## Saved entries
-=-=-=-=-
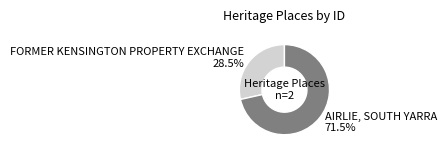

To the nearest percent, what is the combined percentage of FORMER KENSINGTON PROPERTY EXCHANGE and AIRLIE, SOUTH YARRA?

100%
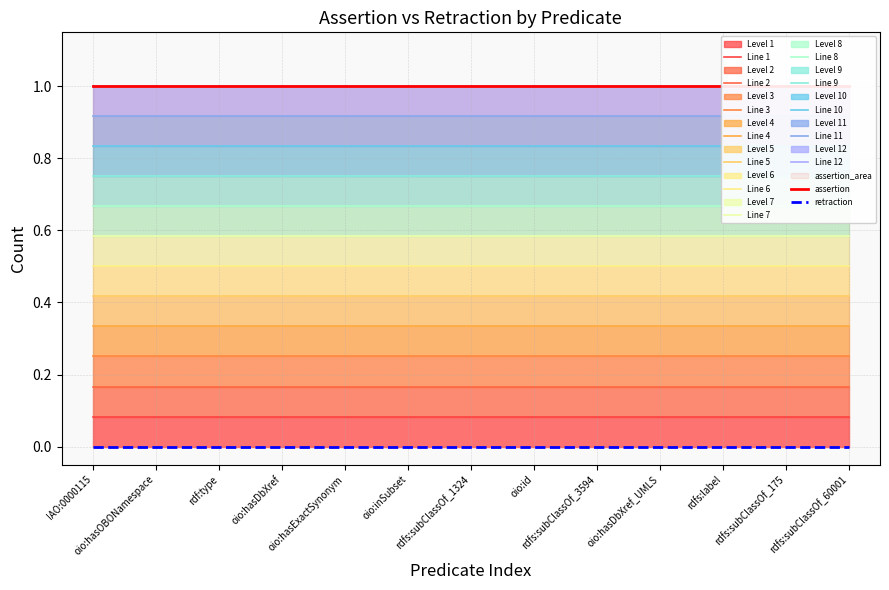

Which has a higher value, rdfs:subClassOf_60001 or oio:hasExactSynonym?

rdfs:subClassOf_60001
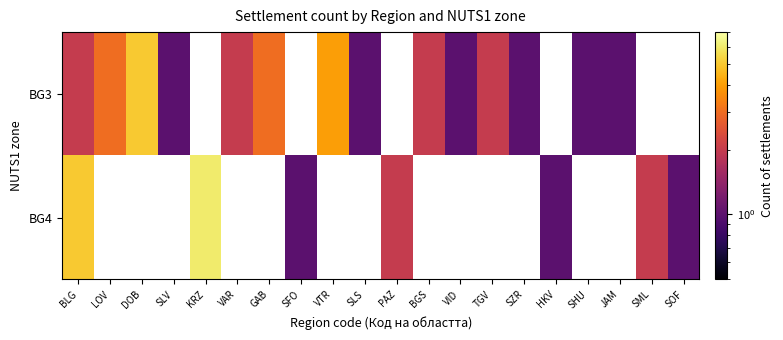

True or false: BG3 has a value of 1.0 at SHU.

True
-=-=-=-=-
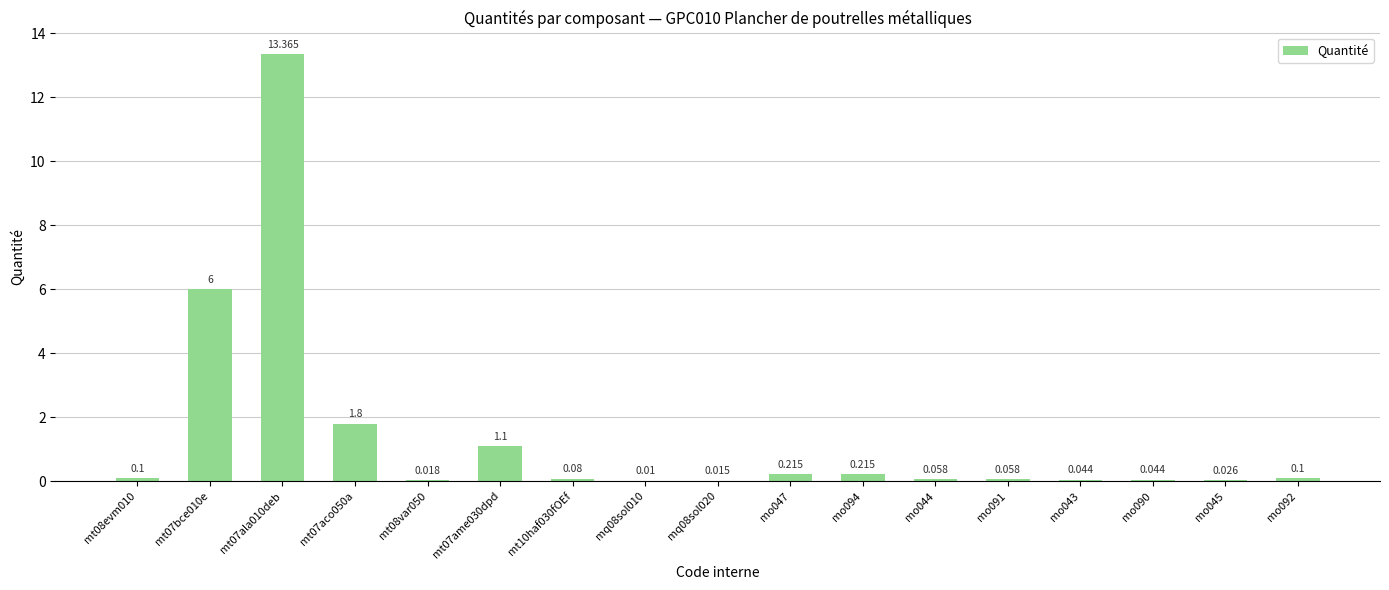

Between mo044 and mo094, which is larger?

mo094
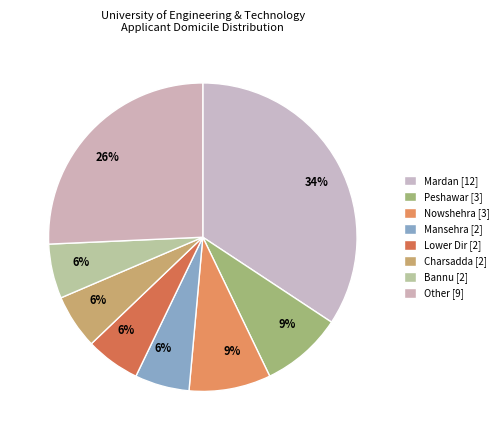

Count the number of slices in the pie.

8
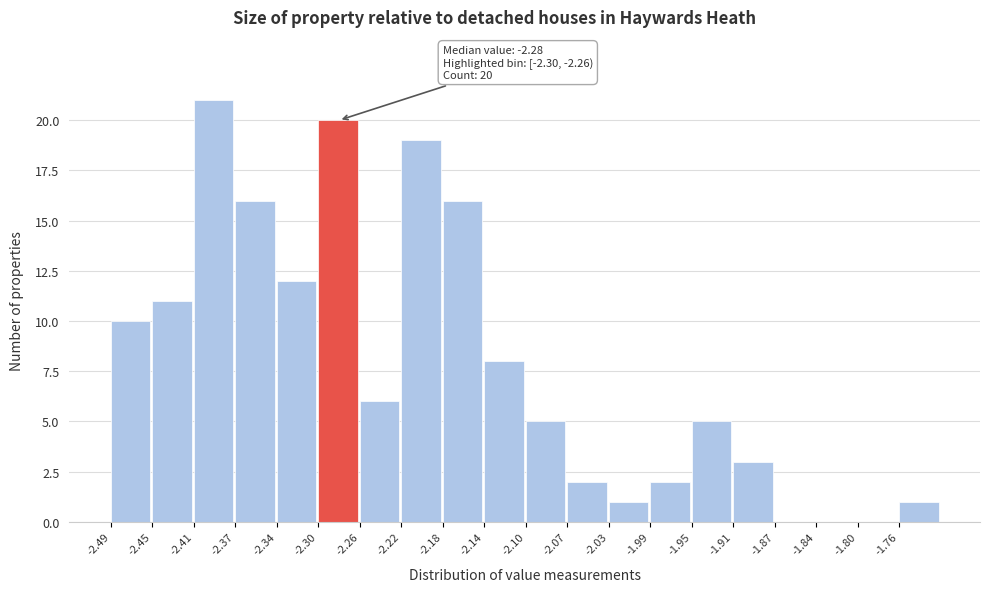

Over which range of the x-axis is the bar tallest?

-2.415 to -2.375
-=-=-=-=-
## Problem statement
Gather every line of the saved entries that contains the string "True" and copy each one out in full.

## Answer to the exercise
True or false: BG3 has a value of 1.0 at SHU.
True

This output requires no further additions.